Perhaps there is some overlap in this thread with Laurence's: "HDV and deinterlace method", since Vegas is common to all.
farss wrote on 3/28/2006, 3:57 AM
Well specifically no, I cannot see anyway you're going to have problems down the road. Once you've converted to progressive that's it. Although what you've created is in fact 25PsF, 25 progressive frame per second split over two fields.
This will work on both 50i and 25p display devices, damn well better or else Hollywood is in trouble in PAL land.
So, no matter what the display device does it'll see no need to apply any fancy de-interlacing so what you send to it will be what you see.

In general (and I'm no expert) there seems to be a number of levels of de-interlacing technology. Most basic is ditch one field and interpolate, simple but you loose about 50% of the vertical res. I think that's roughly what you're achieving with CF25, but with the downconvert to SD you can easily afford the loss.
The next step up looks at how different the two fields are, if there's very little difference then the two fields are merged, if there's a lot of motion then one field is ditched and the other interpolated.
Next up gets a bit smarter still, those parts of the two fields with no motion are merged, those with motion are interpolated.
The very best seems to look for motion vectors and move parts of the fields back into alignment and then merge. As far as I know only hardware boxes use this, probably to protect the IP, although I wouldn't be surprised if those smarts are now in some of the software only solutions, I think Twixtor might be able to do this trick.
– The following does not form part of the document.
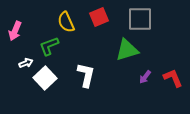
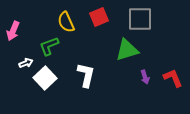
pink arrow: moved 2 px left
purple arrow: rotated 56 degrees counterclockwise
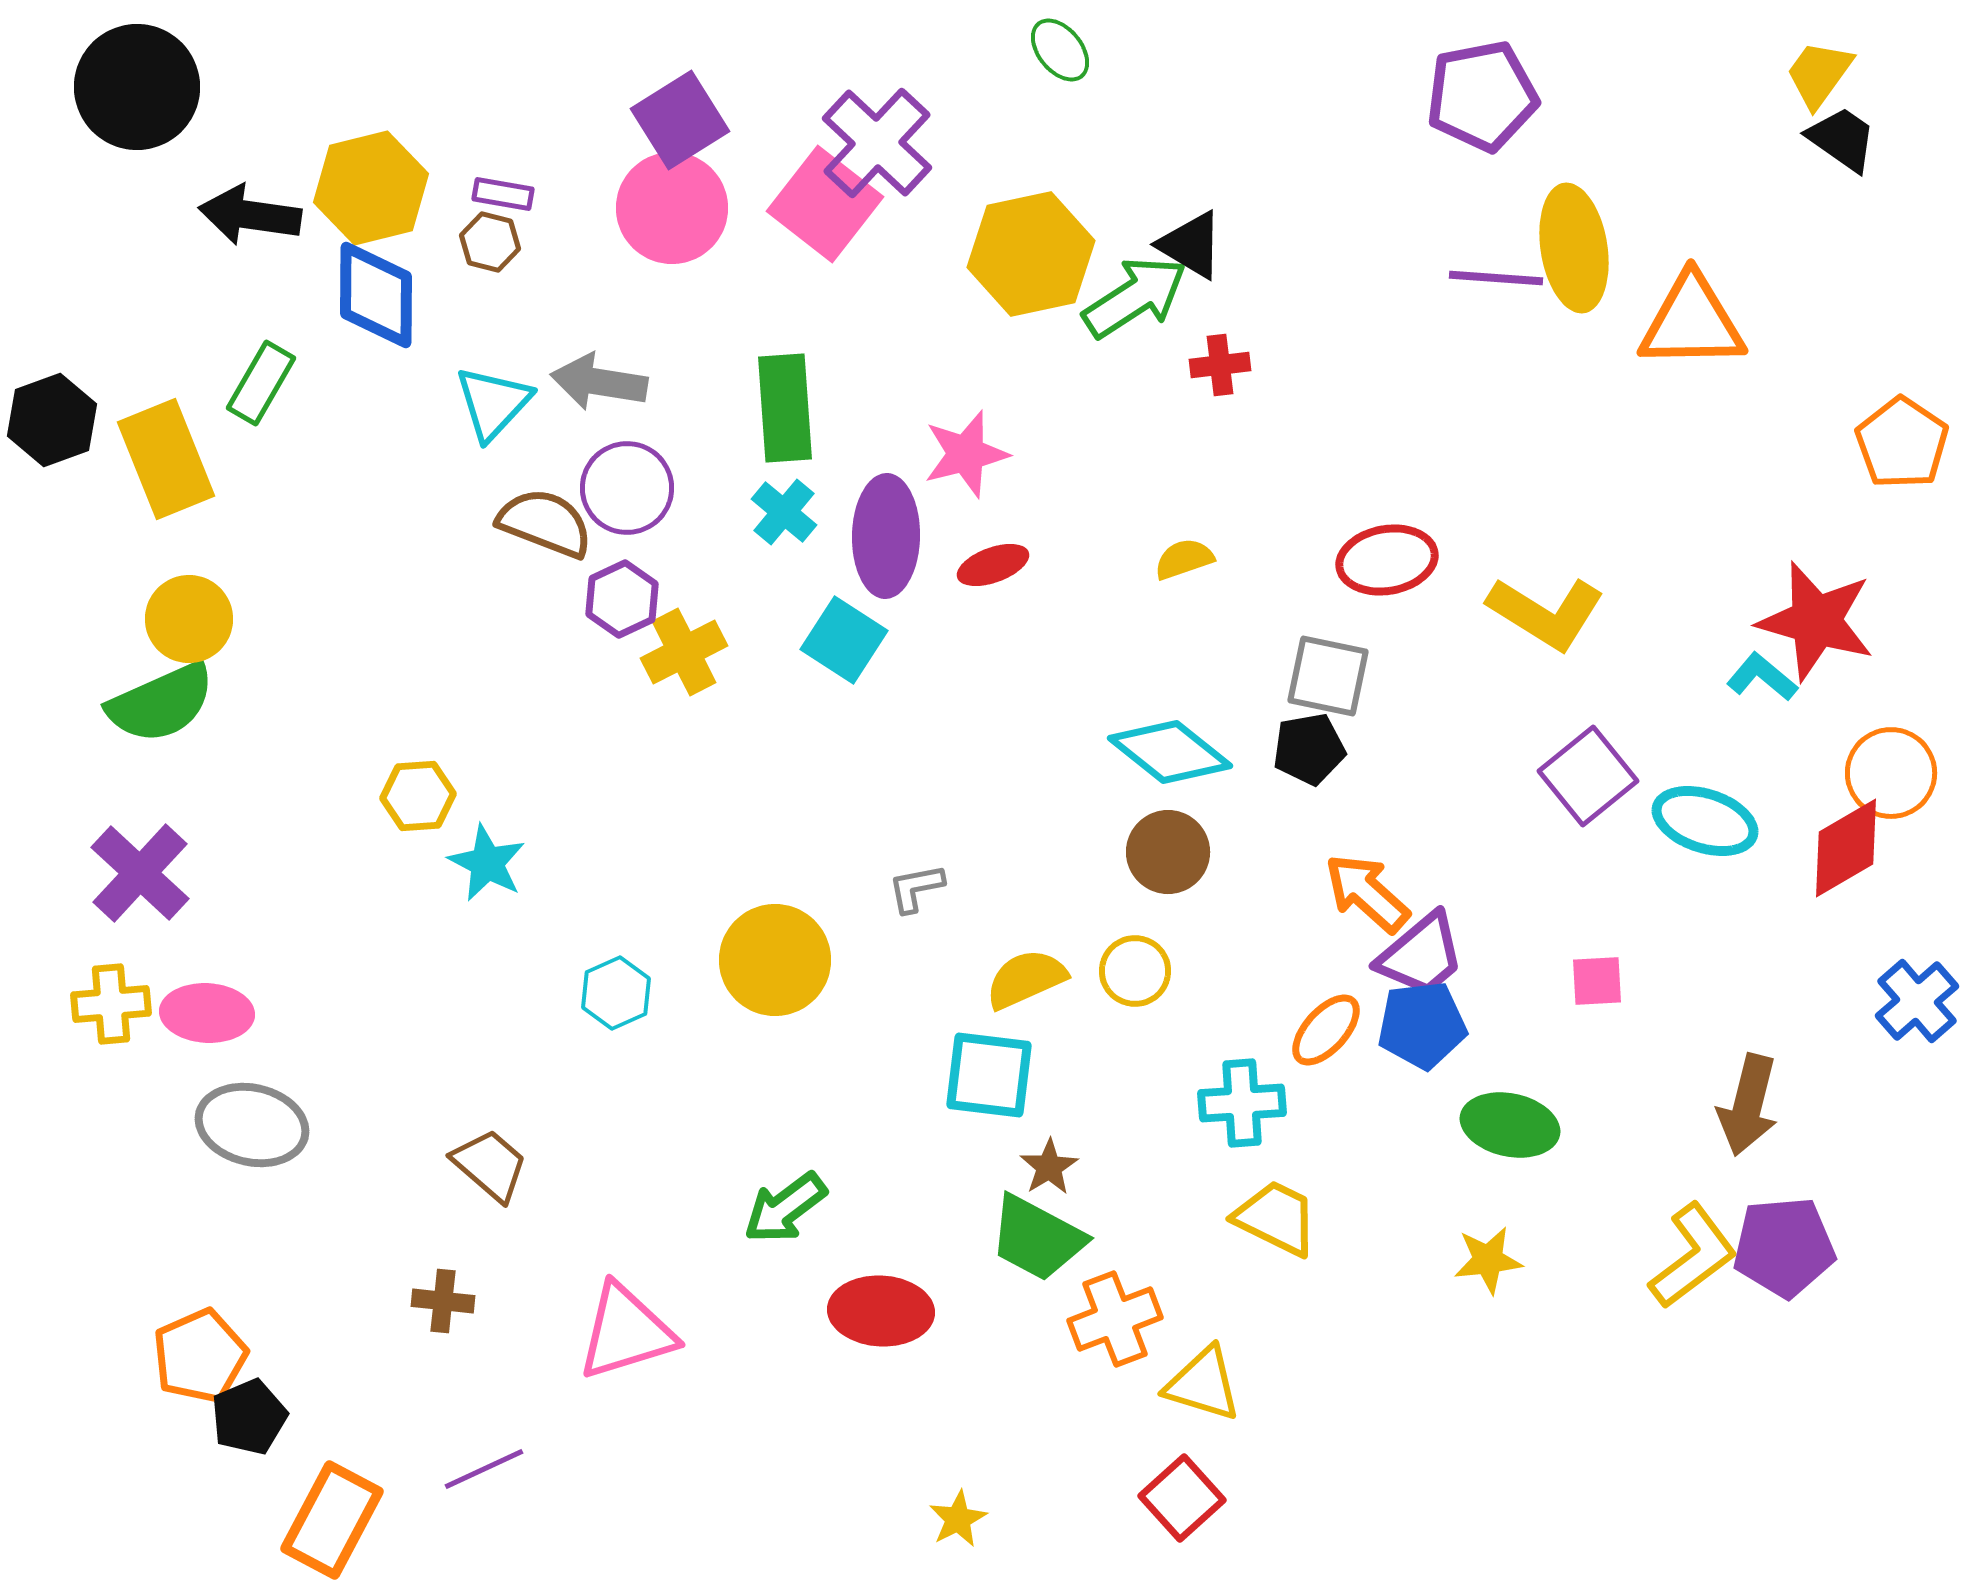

So where does that leave you. Well the better the method you use now the better the results will look. Your images are not at the mercy of the smarts in the display device, how it looks now is how it'll look, forever. I can see no way it'll look any worse or any better.
I guess the latter was the thrust of where I was coming from.
All that side, if the de-interlacers in the display devices improve dramatically you can always re-render to 50i. If you want to release in HD that door is still open to you if you've shot 50i and a very good HD de-interlacer becomes affordable.

Bob
Serena wrote on 3/28/2006, 3:46 PM
Bob, good summary. I presume DVFilmMaker interpolates action between fields (rather than time correction) but the result is satisfying. Just to review I paused on some fast action (drummer in trio) and the image is nicely photographic and in motion I see no problems with smoothness. Guess this is all a matter of acceptable compromises, and what is acceptable has a personal bias. 8 bits is probably the biggest compromise, and mpeg compression, and so on.